TASK PROMPT: Lift every line from the entries that includes the word "lettered".

** EXERCISE MATERIAL follows **

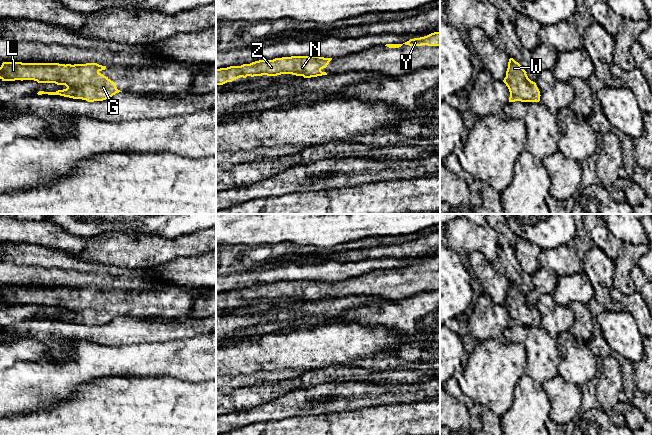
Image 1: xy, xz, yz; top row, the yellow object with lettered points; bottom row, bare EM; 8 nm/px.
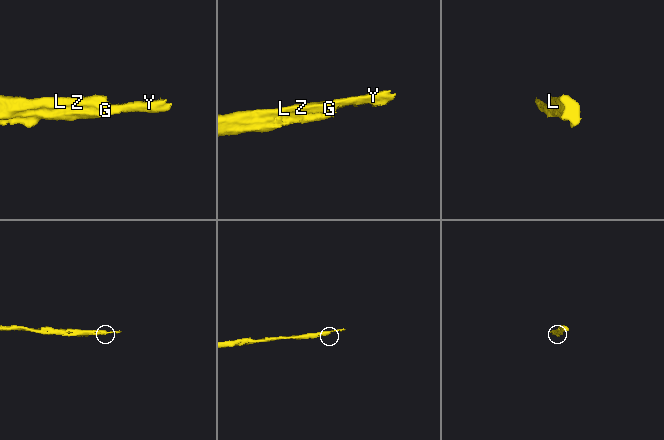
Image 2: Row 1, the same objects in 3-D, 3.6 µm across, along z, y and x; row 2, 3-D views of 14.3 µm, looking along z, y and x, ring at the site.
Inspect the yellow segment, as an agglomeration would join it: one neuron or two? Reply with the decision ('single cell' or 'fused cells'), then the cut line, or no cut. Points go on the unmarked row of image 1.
single cell; no cut

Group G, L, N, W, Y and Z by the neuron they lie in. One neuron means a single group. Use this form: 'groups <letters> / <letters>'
groups G L N W Y Z

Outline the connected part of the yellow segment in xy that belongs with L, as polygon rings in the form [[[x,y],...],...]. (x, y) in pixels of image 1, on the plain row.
[[[3,286],[0,291],[2,305],[34,304],[55,307],[67,312],[56,316],[39,315],[37,318],[60,319],[88,326],[103,325],[122,316],[116,308],[100,296],[106,290],[97,287],[59,288]]]

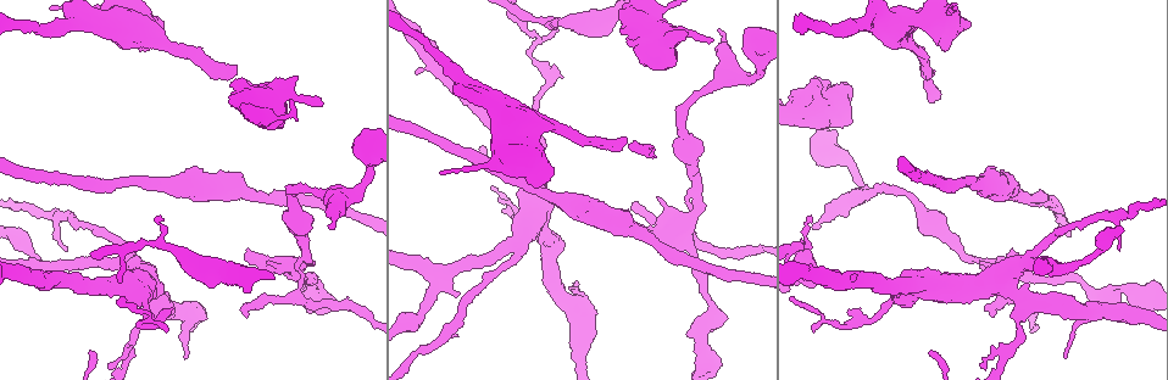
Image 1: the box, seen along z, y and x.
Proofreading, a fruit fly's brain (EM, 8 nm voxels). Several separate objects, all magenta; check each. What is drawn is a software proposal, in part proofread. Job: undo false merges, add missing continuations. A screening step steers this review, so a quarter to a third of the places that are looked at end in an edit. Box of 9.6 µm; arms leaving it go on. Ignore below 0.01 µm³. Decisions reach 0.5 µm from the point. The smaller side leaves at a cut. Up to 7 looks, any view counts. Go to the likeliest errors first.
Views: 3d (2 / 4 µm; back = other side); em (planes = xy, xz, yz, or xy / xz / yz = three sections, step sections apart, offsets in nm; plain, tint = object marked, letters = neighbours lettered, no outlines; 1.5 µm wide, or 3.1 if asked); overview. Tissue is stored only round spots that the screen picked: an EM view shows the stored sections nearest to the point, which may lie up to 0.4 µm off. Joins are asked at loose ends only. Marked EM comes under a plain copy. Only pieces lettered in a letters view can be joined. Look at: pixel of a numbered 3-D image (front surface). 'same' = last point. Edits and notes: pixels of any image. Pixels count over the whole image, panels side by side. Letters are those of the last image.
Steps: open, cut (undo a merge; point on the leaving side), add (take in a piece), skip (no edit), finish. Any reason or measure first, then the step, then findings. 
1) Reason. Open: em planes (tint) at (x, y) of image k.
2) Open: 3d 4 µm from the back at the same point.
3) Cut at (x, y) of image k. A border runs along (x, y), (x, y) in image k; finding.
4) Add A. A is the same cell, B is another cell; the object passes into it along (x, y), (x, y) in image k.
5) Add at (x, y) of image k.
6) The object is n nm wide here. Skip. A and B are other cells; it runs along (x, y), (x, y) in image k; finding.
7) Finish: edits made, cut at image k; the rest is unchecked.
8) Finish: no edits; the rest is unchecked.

Branch stops here. Open: 3d 4 µm at (321, 104) of image 1.

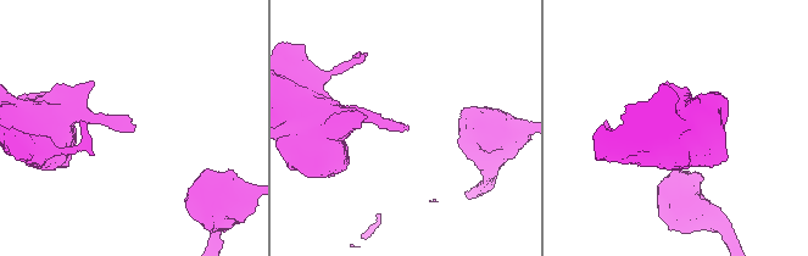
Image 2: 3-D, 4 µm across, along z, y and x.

** End of EXERCISE MATERIAL **

ANSWER TO THIS TASK:
Image 1: xy, xz, yz; top row, the yellow object with lettered points; bottom row, bare EM; 8 nm/px.
Views: 3d (2 / 4 µm; back = other side); em (planes = xy, xz, yz, or xy / xz / yz = three sections, step sections apart, offsets in nm; plain, tint = object marked, letters = neighbours lettered, no outlines; 1.5 µm wide, or 3.1 if asked); overview. Tissue is stored only round spots that the screen picked: an EM view shows the stored sections nearest to the point, which may lie up to 0.4 µm off. Joins are asked at loose ends only. Marked EM comes under a plain copy. Only pieces lettered in a letters view can be joined. Look at: pixel of a numbered 3-D image (front surface). 'same' = last point. Edits and notes: pixels of any image. Pixels count over the whole image, panels side by side. Letters are those of the last image.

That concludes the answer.